The abuse isn't speculative. Police have been caught stalking exes, tracking abortions, and innocent people [5] have been held at gunpoint due to a flock misread. The "safety" these cameras provide comes with a surveillance that's already being turned against ordinary people.

[1] https://news.ycombinator.com/item?id=47690237

[2] https://www.nhtsa.gov/press-releases/2022-traffic-deaths-202...

[3] https://bjs.ojp.gov/document/hvus23.pdf

[4] Flock can't even demonstrably reduce car break-ins. The drop in San Francisco started months before cameras were installed (https://www.sfchronicle.com/projects/sf-car-breakins/). If it can't prevent car beak-ins, how can we expect it to make a dent in homicides.

[5] https://www.businessinsider.com/flock-safety-alpr-cameras-mi...

>misreads by Flock's automated license plate readers... resulted in people who hadn't committed crimes being stopped at gunpoint, sent to jail, or mauled by a police dog, among other outcomes.

diogenes_atx - 4 hours ago

It seems like this article buried the best lede of the story on paragraph ten, which explains Flock's new business of surveillance drones launched in response to 911 calls (and also presumably triggered by other alerts configured by police and private businesses).

> Flock has recently expanded into other technologies... Most concerning are the latest Flock drones equipped with high-powered cameras.

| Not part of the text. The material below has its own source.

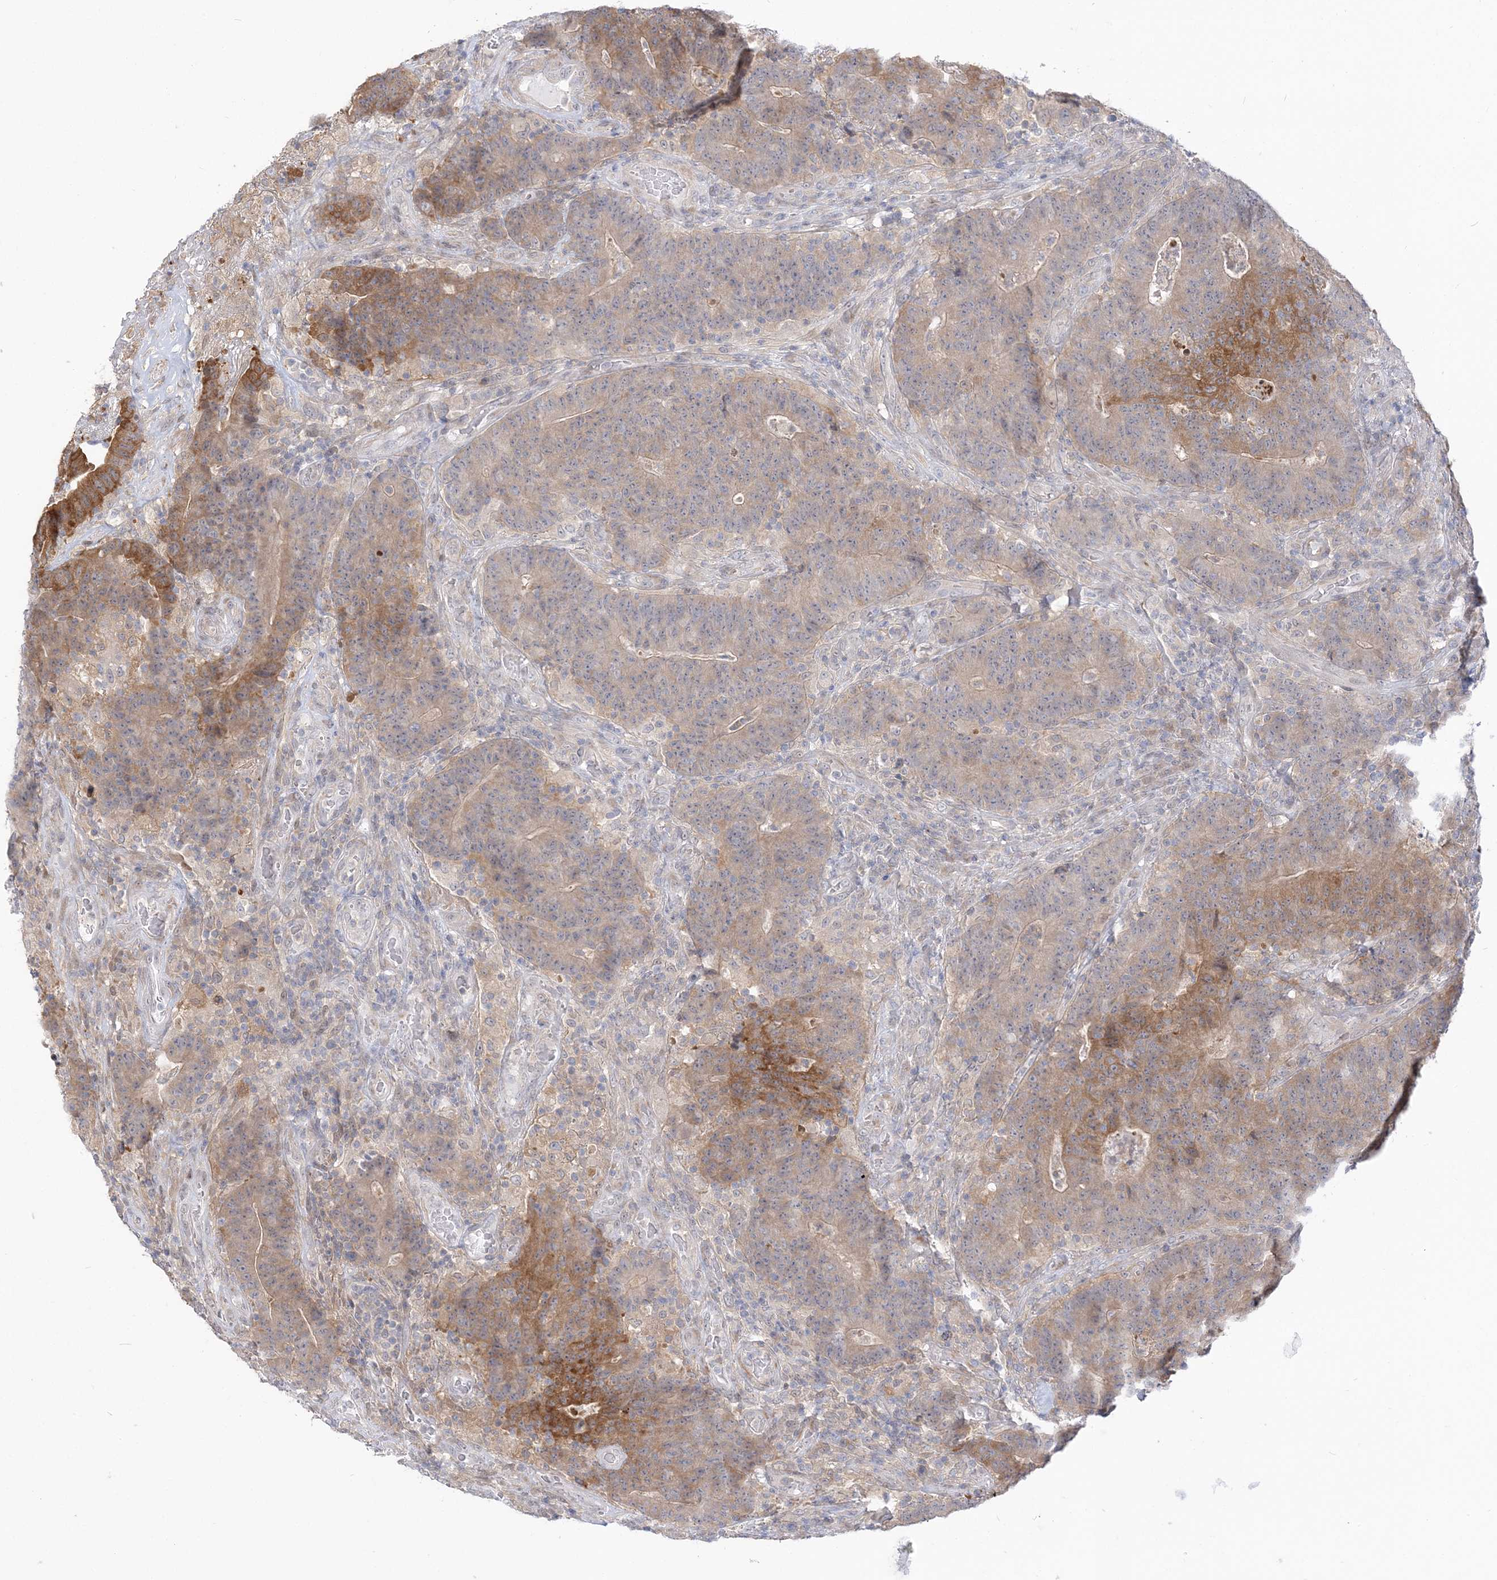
{"staining": {"intensity": "moderate", "quantity": "<25%", "location": "cytoplasmic/membranous"}, "tissue": "colorectal cancer", "cell_type": "Tumor cells", "image_type": "cancer", "snomed": [{"axis": "morphology", "description": "Normal tissue, NOS"}, {"axis": "morphology", "description": "Adenocarcinoma, NOS"}, {"axis": "topography", "description": "Colon"}], "caption": "Immunohistochemical staining of colorectal adenocarcinoma displays low levels of moderate cytoplasmic/membranous protein expression in approximately <25% of tumor cells.", "gene": "THADA", "patient": {"sex": "female", "age": 75}}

Flock's "Drone as First Responder" platform automates drone operations, including launching them in response to 911 calls or gunfire. Flock's drones, which reach speeds up to 60 mph, can follow vehicles or people and provide information to law enforcement.

schlap - 2 hours ago

These companies build this tech in SF and Seattle, cities with some of the gnarliest public safety problems in the country, then turn around and sell it to smaller towns where it does more harm than good.

Most places in America don't have problems that surveillance solves. They have problems they already know about and won't act on. Cameras don't fix homelessness or addiction or underfunded services. They just make life harder for regular people.

But that's the whole appeal for bureaucrats. Buying a product looks like doing something without having to do any of the actual work.

jmuguy - 5 hours ago

I'm surprised Garrett Langley still has a job, he seems wildly out of touch. For instance he really believes that his Panopticon as a service is the reason crime is down in cities, conveniently ignoring crime rates prior to COVID.